A soldier with Troop A, 1st Squadron, 75th Cavalry Regiment leads away an alleged rising leader in a group affiliated with al-Qaida in Iraq following a chase Tuesday in Baghdad’s Ghazaliya neighborhood. (James Warden / S&S)

BAGHDAD–— By the soldiers’ accounts, the man they detained early Tuesday morning is one bad dude.

He’s thought to be the rising leader of an insurgent group affiliated with al-Qaida in Iraq that targets Shiites returning to Baghdad’s Ghazaliya neighborhood. He’s suspected of emplacing roadside bombs and may have participated in drive-by shootings and sniper attacks.

Unfortunately for this college-age suspected insurgent, he also very badly needed to pass his final exams.

Soldiers with Troop A, 1st Squadron, 75th Cavalry Regiment captured what they called one of the most wanted insurgent leaders in the area after a spirited early-morning rooftop chase that started in the home where he was studying for an upcoming final.

The man, whose name is being withheld while soldiers complete their interrogation, was allegedly connected to a youth insurgent group, said Capt. Thomas Melton, the Troop A commander. The soldiers had detained leaders of the group’s sub-cells, and the man they arrested was thought to be either in charge or soon to be in charge.

Details about the exact number of attacks he’s been involved in are hard to confirm. There have been eight roadside bomb attacks in his neighborhood over the past month, although he’s probably not responsible for them all. He also has a precision shooting background and may be responsible for recent killings of Iraqi security forces.

The suspect had eluded the Americans for about a month, with troops occasionally just missing him. The platoon that finally detained him Tuesday had tried to capture him about five times.

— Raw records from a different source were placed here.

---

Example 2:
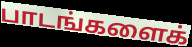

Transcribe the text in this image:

பாடங்களைக்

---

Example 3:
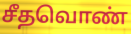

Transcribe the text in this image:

சீதவொண்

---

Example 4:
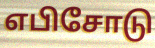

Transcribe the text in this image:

எபிசோடு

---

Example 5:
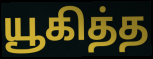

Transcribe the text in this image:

யூகித்த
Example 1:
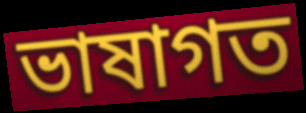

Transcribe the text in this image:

ভাষাগত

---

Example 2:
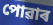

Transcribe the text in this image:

পোৱাৰ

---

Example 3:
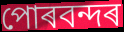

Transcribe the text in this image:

পোৰবন্দৰ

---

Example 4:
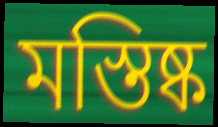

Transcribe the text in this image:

মস্তিষ্ক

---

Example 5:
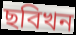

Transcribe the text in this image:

ছবিখন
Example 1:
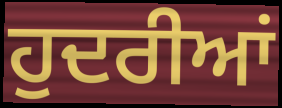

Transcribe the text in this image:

ਹੁਦਰੀਆਂ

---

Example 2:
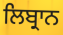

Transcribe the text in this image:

ਲਿਬ੍ਰਾਨ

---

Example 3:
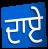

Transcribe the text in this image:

ਦਾਏ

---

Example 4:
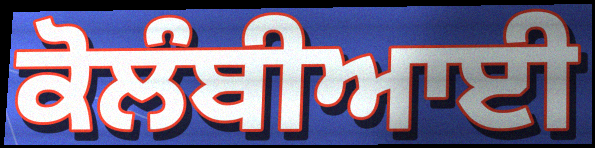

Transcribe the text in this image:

ਕੋਲੰਬੀਆਈ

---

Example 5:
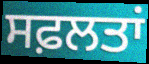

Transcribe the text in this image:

ਸਫ਼ਲਤਾਂ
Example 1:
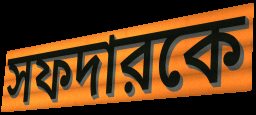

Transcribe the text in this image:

সফদারকে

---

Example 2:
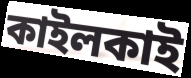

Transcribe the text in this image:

কাইলকাই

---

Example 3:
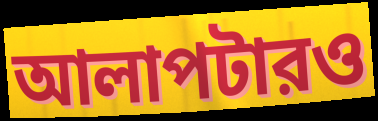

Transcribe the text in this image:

আলাপটারও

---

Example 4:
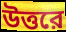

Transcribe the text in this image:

উত্তরে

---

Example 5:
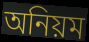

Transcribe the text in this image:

অনিয়ম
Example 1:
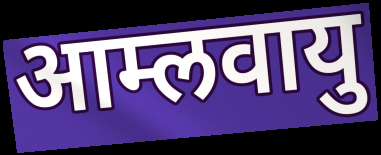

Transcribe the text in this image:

आम्लवायु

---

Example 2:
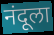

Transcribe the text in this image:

नंदूला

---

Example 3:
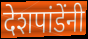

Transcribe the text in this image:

देशपांडेंनी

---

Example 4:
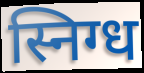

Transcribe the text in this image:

स्निग्ध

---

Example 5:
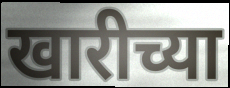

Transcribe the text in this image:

खारीच्या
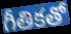
గీతికతో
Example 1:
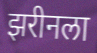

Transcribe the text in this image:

झरीनला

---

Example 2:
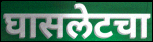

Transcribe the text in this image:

घासलेटचा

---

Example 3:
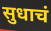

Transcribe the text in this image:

सुधाचं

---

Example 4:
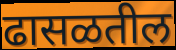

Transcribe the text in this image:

ढासळतील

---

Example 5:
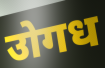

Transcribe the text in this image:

उोगध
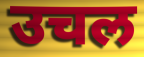
उचल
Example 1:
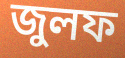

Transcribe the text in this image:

জুলফ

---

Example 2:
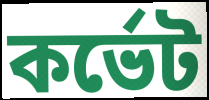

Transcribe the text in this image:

কর্ভেট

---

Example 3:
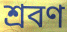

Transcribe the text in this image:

শ্রবণ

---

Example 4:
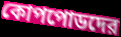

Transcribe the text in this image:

কোপপোডদের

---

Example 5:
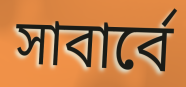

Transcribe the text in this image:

সাবার্বে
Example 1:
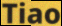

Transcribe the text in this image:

Tiao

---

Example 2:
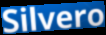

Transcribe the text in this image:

Silvero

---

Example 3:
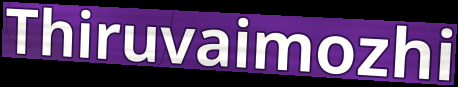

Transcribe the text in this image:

Thiruvaimozhi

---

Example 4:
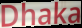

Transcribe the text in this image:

Dhaka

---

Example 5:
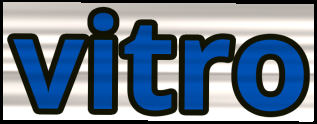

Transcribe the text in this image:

vitro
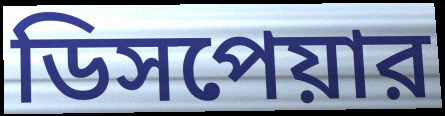
ডিসপেয়ার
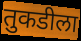
तुकडीला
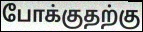
போக்குதற்கு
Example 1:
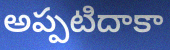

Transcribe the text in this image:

అప్పటిదాకా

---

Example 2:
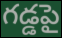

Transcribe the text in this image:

గడ్డపై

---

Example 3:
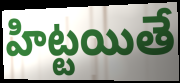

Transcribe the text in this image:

హిట్టయితే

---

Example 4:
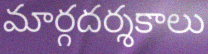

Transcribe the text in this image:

మార్గదర్శకాలు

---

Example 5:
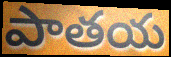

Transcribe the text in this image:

పాతయ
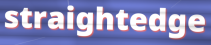
straightedge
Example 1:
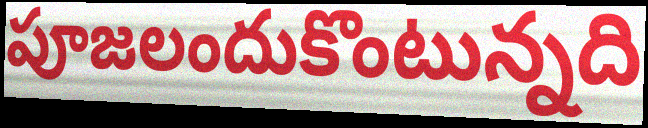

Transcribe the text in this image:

పూజలందుకొంటున్నది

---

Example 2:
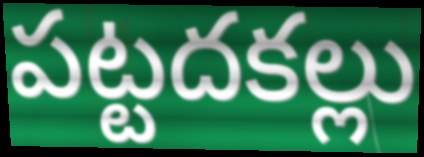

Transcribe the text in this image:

పట్టదకల్లు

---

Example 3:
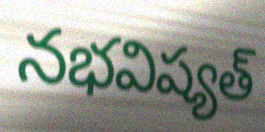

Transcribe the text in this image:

నభవిష్యత్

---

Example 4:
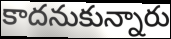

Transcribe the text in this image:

కాదనుకున్నారు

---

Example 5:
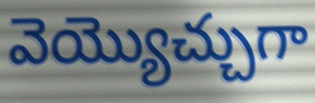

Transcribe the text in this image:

వెయ్యొచ్చుగా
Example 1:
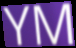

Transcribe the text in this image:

YM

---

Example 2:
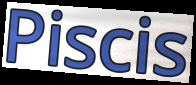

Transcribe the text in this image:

Piscis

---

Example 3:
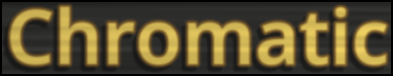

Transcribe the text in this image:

"This guy’s caused so many heartaches, so many long nights," said Sgt. Joseph Ramsey.

Troop A learned the man was back in the area late Monday, and sent a platoon already out on patrol to try to catch him once again. This time, they came upon him as he was studying for a final exam with a friend.

Students in Iraq have just two chances to pass exams that allow them to progress to the next level. They are barred from ever getting their diploma if they don’t pass the second test. The suspect, who is 21 or 22 years old, had already failed his exams once. His detention kept him from taking the test the final time and will probably prevent him from ever getting his college degree.

Melton estimates that about 80 percent of the alleged insurgents his troop detains are between 19 and 25.

The man fled through narrow alleyways when he saw American soldiers arrive. Most of the platoon sprinted down the darkened roads outside to catch him, clearing a few houses and questioning the occupants as they went.

A couple of soldiers chased the man from the rooftops, jumping over the occasional gap between homes in full combat load.

"(It was) kind of worrying with all this gear — rough stuff, but it was necessary," said Spc. Gary Tate, one of those soldiers.

Tate spotted the suspect trying to leave through a front gate three homes down from where his wife and child live. The man returned inside and tried to blend in with the family when Tate shouted to his fellow soldiers.

Soldiers learned they had their suspect when the head of that home pointed to a man wearing blue flip-flops and identified him as the wanted man.

The man initially denied any wrongdoing and said he’d only been running because they were chasing him.

Melton said the man’s capture further disrupts the insurgent group and will make it safer for Shiites returning to the homes they’d fled earlier in the war. About 10 families a day are returning to the area now that the security situation has improved, officials have said.